--- What this task involves ---
Copy the listing below line for line, keeping every character unchanged, and leave the pictures out of your copy.
Given material START
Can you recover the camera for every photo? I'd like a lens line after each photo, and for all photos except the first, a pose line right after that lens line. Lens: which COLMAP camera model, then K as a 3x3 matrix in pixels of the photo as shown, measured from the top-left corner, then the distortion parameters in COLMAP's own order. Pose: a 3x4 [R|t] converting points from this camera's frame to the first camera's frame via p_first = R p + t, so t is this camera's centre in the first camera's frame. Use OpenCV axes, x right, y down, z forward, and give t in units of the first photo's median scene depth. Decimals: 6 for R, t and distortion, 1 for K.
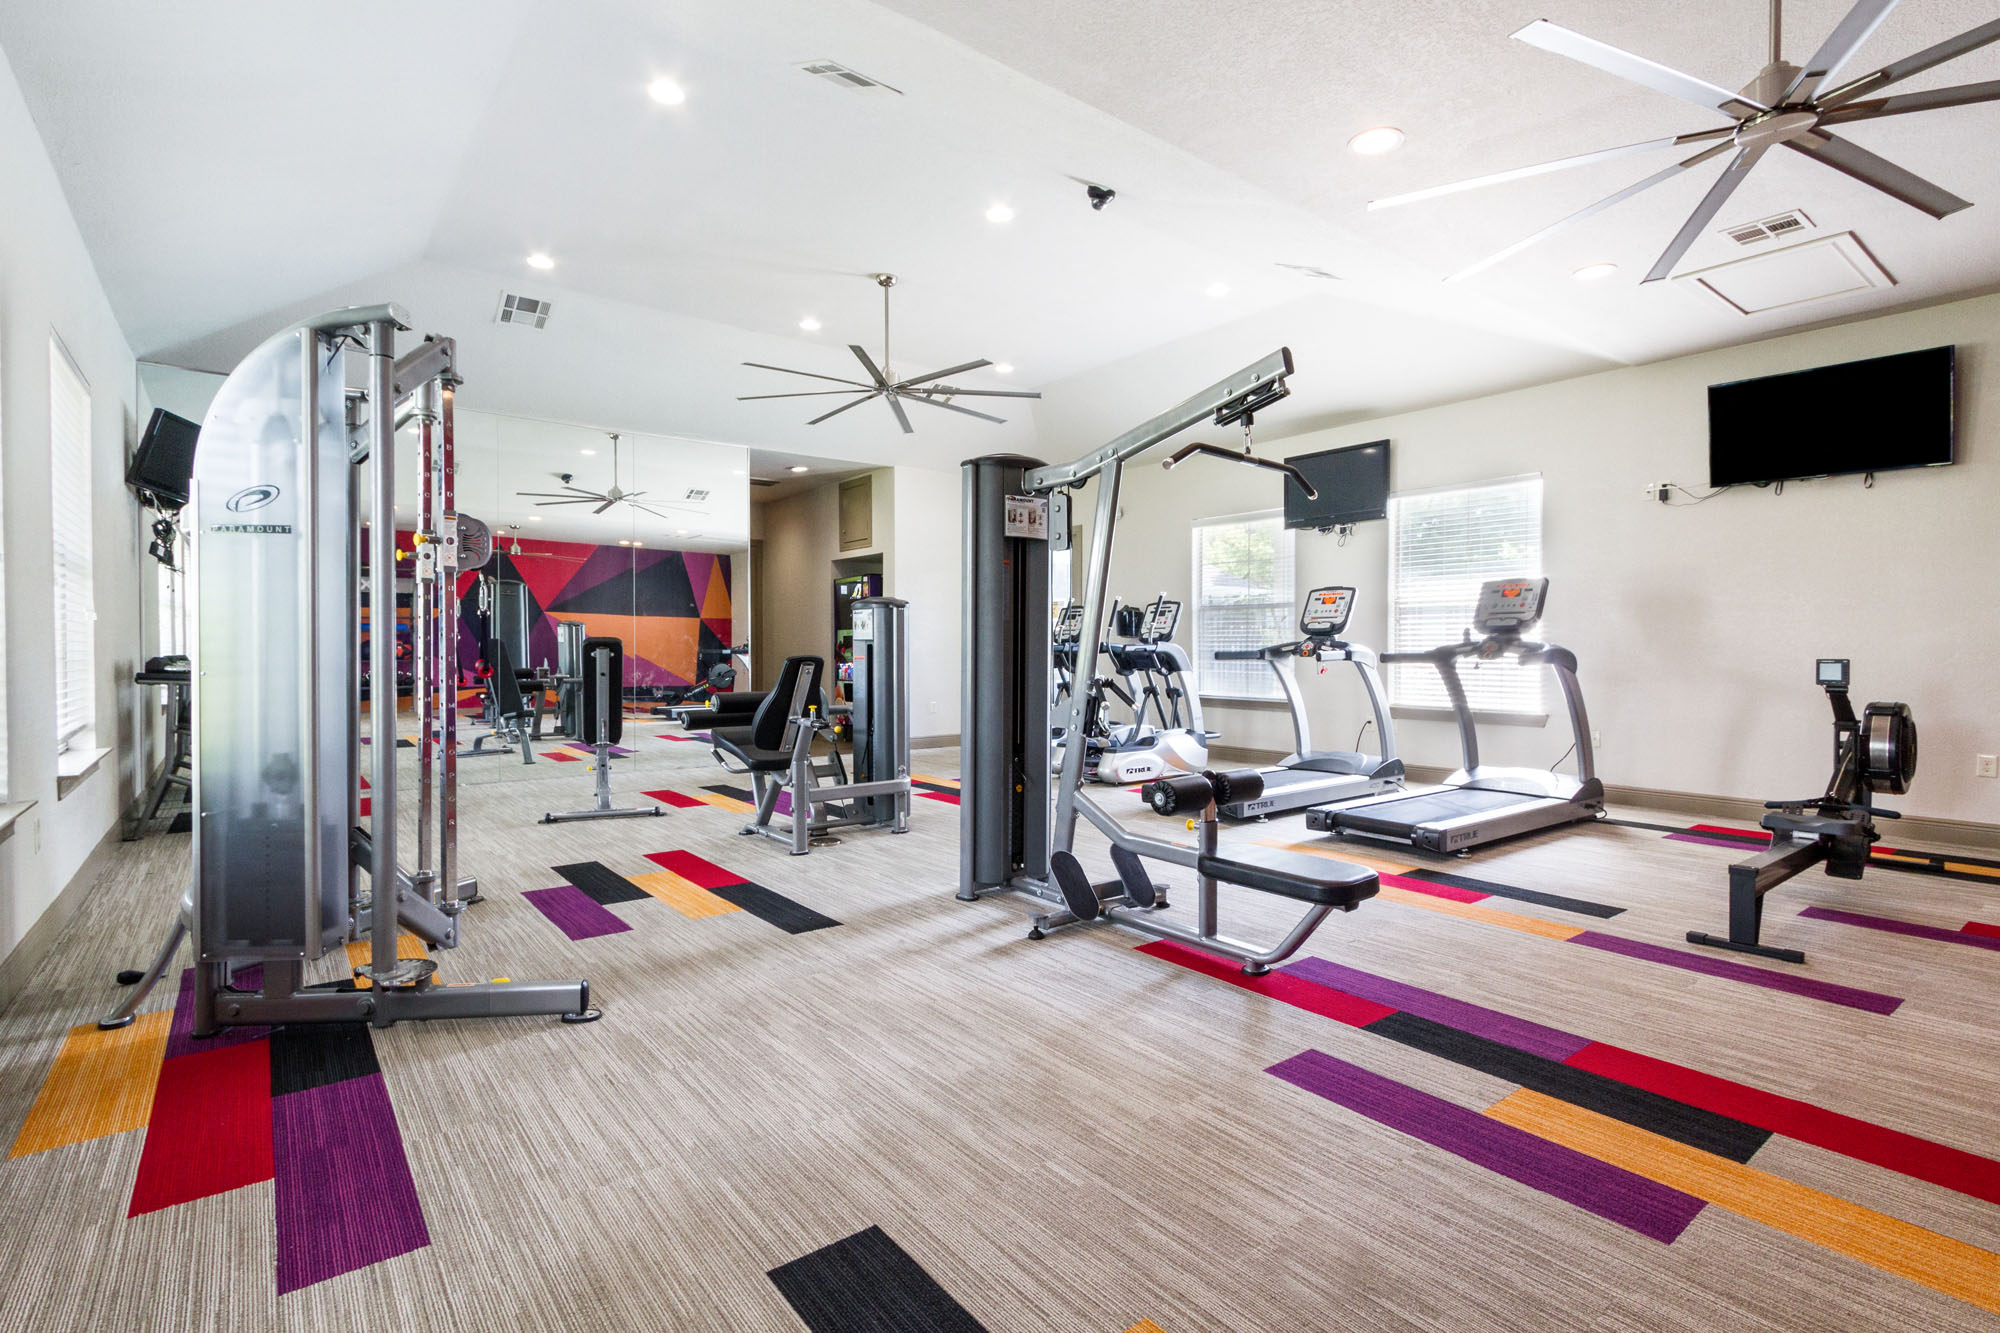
lens RADIAL K [[935.1, 0, 1003.4], [0, 935.1, 652.3], [0, 0, 1]] dist [0.000660, -0.000058]
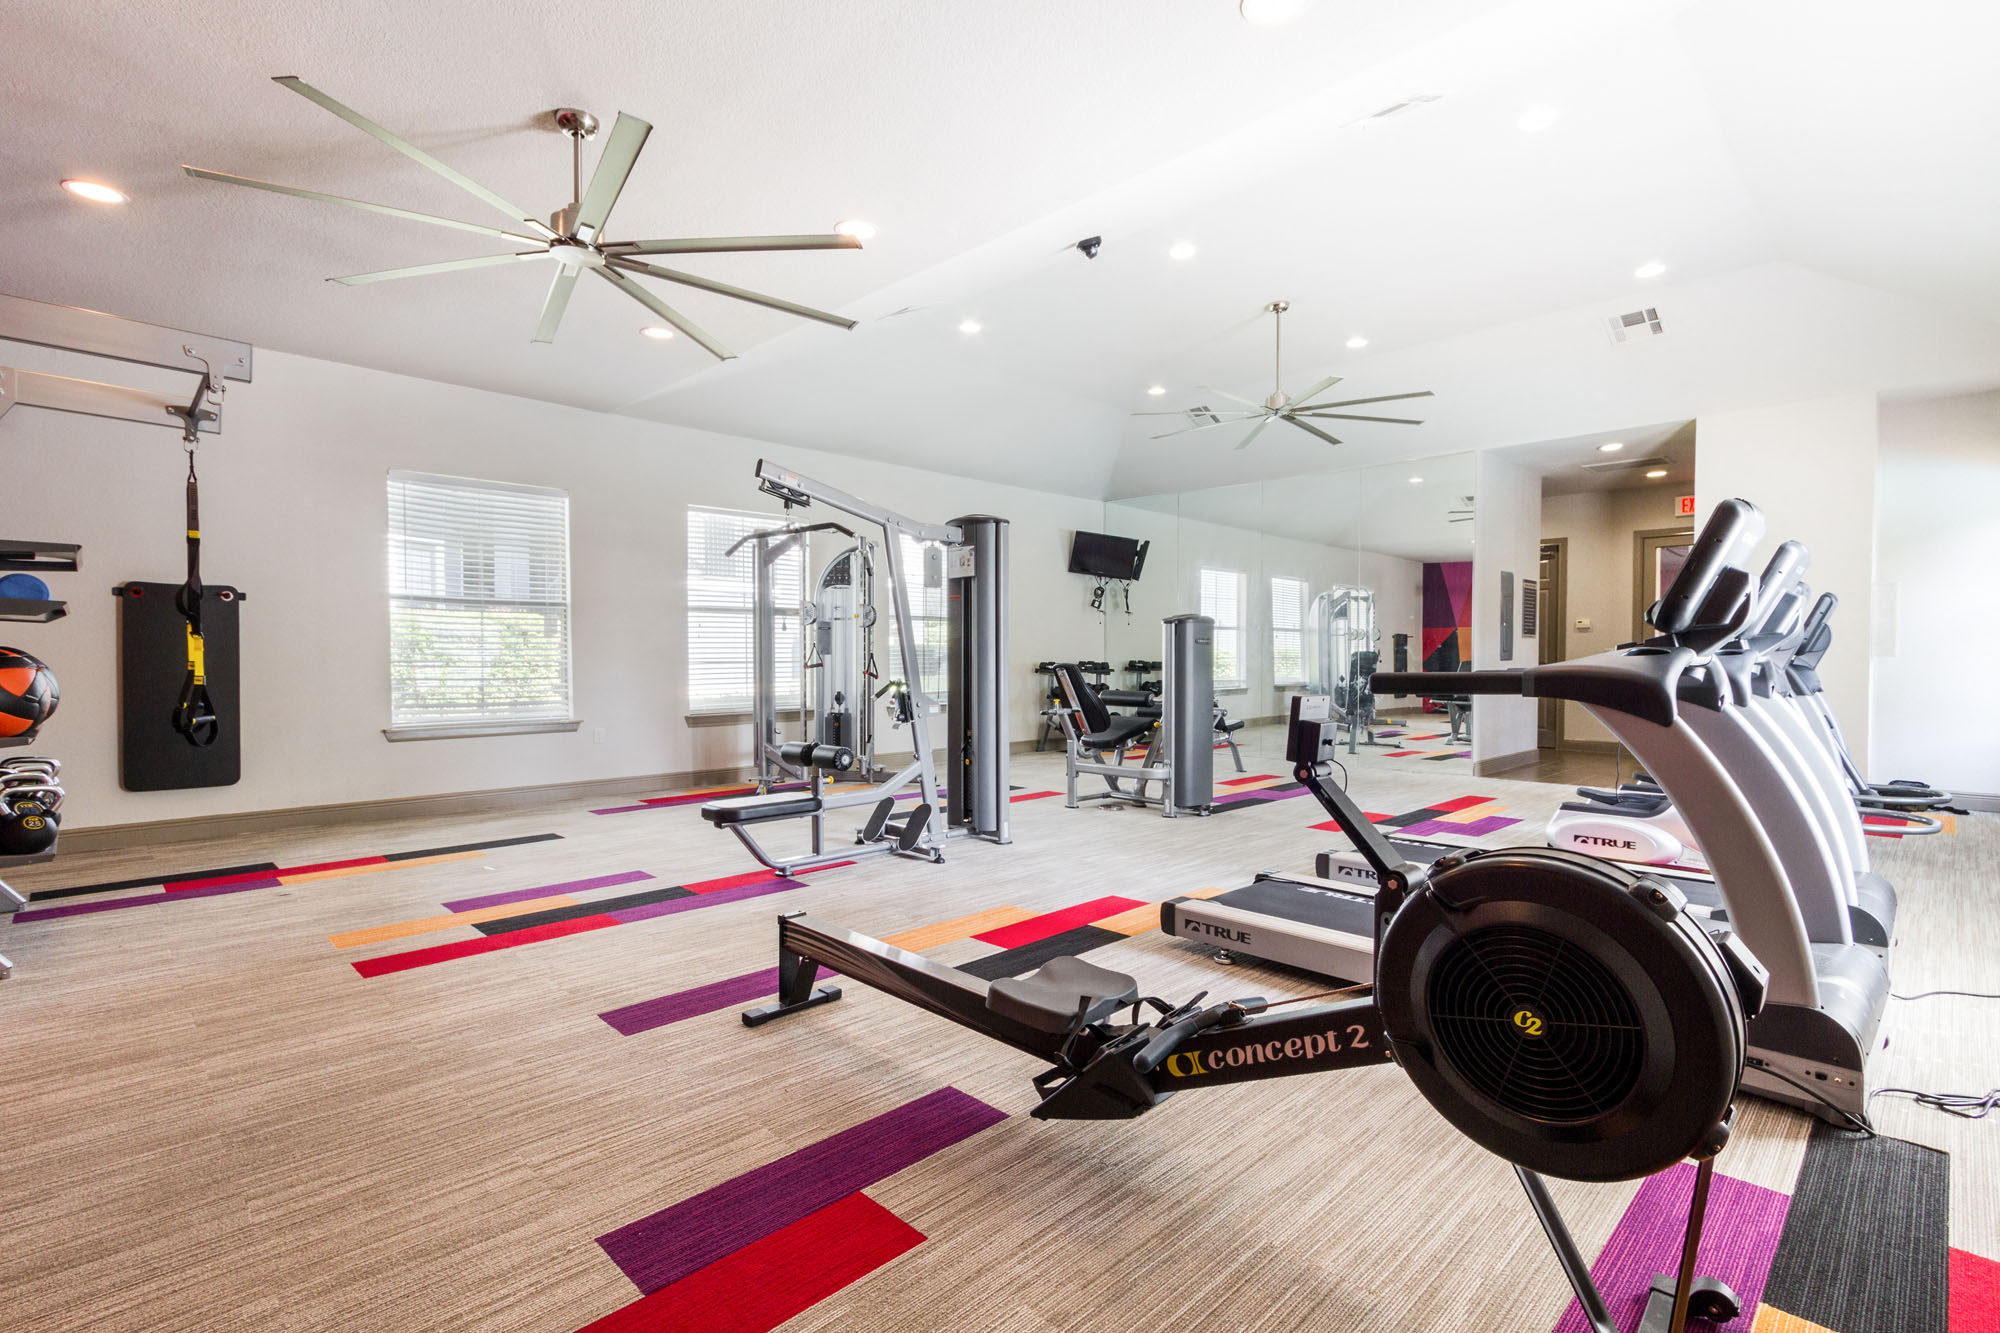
lens RADIAL K [[935.1, 0, 1003.4], [0, 935.1, 652.3], [0, 0, 1]] dist [0.000660, -0.000058]
pose [[0.124241, 0.001655, -0.992251, 1.909249], [-0.013092, 0.999914, 0.000028, -0.012362], [0.992166, 0.012987, 0.124252, 1.243383]]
Given material END
--- Completed exercise ---
Can you recover the camera for every photo? I'd like a lens line after each photo, and for all photos except the first, a pose line right after that lens line. Lens: which COLMAP camera model, then K as a 3x3 matrix in pixels of the photo as shown, measured from the top-left corner, then the distortion parameters in COLMAP's own order. Pose: a 3x4 [R|t] converting points from this camera's frame to the first camera's frame via p_first = R p + t, so t is this camera's centre in the first camera's frame. Use OpenCV axes, x right, y down, z forward, and give t in units of the first photo's median scene depth. Decimals: 6 for R, t and distortion, 1 for K.
lens RADIAL K [[935.1, 0, 1003.4], [0, 935.1, 652.3], [0, 0, 1]] dist [0.000660, -0.000058]
lens RADIAL K [[935.1, 0, 1003.4], [0, 935.1, 652.3], [0, 0, 1]] dist [0.000660, -0.000058]
pose [[0.124241, 0.001655, -0.992251, 1.909249], [-0.013092, 0.999914, 0.000028, -0.012362], [0.992166, 0.012987, 0.124252, 1.243383]]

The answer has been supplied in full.